Il trasporto all’ospedale San Martino è efficiente. Si entra nel tendone del triage tra incertezza e paura. Gli infermieri si confermano comprensivi, professionali e pazienti e nel giro di una mattinata effettuo il tampone, le analisi e i prelievi necessari. Viene riscontrata una polmonite. Dopo poche ore la buona notizia: posso tornare a casa. I medici mi prescrivono una cura con Plaquenil (antimalarico) e Zitromax (antibiotico) per 7/10 giorni. In quel momento stavo ancora molto male, ma la cura e gli esami con buoni risultati mi avevano incoraggiato. Il giorno seguente arriva la conferma ufficiale: sono positivo al Covid.

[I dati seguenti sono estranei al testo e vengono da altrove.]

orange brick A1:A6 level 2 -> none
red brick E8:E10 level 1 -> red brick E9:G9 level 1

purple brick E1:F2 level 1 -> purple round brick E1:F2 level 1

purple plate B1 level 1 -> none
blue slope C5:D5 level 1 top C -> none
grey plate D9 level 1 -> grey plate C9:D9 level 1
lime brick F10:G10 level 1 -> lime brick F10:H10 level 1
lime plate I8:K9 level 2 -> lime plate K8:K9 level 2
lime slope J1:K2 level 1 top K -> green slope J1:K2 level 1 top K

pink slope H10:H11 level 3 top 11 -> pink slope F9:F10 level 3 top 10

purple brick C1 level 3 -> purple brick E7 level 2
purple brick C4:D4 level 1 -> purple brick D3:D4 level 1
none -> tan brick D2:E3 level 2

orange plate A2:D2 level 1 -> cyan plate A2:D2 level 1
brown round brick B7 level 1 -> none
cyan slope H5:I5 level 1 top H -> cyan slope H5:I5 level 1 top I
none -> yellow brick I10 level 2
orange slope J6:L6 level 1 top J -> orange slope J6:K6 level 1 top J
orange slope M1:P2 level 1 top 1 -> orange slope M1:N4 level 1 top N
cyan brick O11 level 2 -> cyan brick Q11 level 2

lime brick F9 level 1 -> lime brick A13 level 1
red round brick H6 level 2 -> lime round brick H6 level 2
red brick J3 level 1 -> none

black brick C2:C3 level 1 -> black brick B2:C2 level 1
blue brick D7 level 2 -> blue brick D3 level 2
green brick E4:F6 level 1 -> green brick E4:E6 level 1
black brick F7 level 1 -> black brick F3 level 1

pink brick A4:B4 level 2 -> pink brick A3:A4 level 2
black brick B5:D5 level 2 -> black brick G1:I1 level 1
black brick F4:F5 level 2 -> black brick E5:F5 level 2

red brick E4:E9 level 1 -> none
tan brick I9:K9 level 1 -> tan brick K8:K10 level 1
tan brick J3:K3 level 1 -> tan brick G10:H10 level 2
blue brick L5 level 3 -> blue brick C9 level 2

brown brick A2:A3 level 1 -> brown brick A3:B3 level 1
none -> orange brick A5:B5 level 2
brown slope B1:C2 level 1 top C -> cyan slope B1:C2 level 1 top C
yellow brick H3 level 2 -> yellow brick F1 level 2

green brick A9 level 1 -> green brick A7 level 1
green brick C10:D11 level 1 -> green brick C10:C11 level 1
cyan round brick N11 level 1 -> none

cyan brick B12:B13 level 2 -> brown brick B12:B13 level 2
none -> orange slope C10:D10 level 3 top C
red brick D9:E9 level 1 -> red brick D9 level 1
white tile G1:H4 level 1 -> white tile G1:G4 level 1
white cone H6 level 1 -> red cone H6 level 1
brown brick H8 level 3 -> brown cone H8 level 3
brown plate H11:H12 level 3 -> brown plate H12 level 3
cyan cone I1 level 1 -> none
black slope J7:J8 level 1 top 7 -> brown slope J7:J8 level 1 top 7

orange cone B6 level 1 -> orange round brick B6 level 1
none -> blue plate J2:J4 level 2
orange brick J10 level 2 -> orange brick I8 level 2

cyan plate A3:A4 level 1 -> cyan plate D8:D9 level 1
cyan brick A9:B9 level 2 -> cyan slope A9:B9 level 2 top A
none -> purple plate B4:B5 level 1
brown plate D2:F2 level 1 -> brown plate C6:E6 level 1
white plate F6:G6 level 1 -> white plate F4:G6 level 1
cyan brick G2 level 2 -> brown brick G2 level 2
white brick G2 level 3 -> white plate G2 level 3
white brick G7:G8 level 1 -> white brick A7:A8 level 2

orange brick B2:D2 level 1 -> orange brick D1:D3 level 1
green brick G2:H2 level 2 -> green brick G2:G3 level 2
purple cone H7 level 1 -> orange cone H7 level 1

Da quel momento la mia lotta contro il virus avviene nel totale abbandono. Nessuno si accerta delle mie condizioni di salute, mia madre non riesce a ottenere un tampone nonostante il contatto diretto con due pazienti positivi. I medicinali, nonostante numerosi effetti collaterali, non sembrano migliorare la situazione. Vivo dieci giorni nella totale incertezza e al termine della cura le mie condizioni migliorano di poco, la febbre e la tosse mi abbandonano. Stanchezza, nausea, dolori lancinanti, ansia e paura accompagnano le mie giornate, con l’impossibilità di uscire, isolato dal resto del mondo. Nel frattempo il dolore al petto non passa e diventa sempre più intenso a ogni respiro. Provo a telefonare all’ospedale, al medico di famiglia, alla ASL, ai numeri regionali ma non arriva nessuna risposta concreta. Il consiglio universale è quello di pazientare, ma contro un nemico così forte e sconosciuto non è facile. La sensazione di abbandono e la mancanza di un minimo supporto anche telefonico a tratti sembrano peggiori della malattia. Mio padre viene salvato dai medici dell’ospedale San Martino che compiono un vero e proprio miracolo.
Passano i giorni, i sintomi lentamente si placano e il 25 aprile ottengo i due tamponi per sancire la negatività. Nonostante estreme difficoltà riesco a ottenere i test alla Fiera del Mare, il servizio è efficiente e rapido. Dopo pochi giorni arrivano i risultati: ancora positivo a entrambi i tamponi, una mazzata a livello mentale. Dopo un mese il virus non mi aveva ancora abbandonato lasciando un segno tangibile sul mio corpo. Nonostante i miei 28 anni il Covid non mi ha risparmiato. Dolori costanti, fiatone e una stanchezza mai provata prima sembravano diventati la normalità. Passano altre due settimane e ottengo i nuovi tamponi di verifica. Questa volta è quella buona, il 20 maggio a distanza di 50 giorni dai primi sintomi sono finalmente negativo.
Il Covid è imprevedibile, a volte sembra quasi che si “diverta” nel corpo, con nuovi sintomi e dolori che compaiono e scompaiono a intermittenza. Un nemico che ti logora sia fisicamente che psicologicamente. Una battaglia lunga dove serve una notevole forza per reagire. Dopo cinquanta giorni di lotta posso confermare: il coronavirus non può essere neanche lontanamente paragonato a un’influenza. Prestate attenzione, giovani o anziani, evitate questo incubo.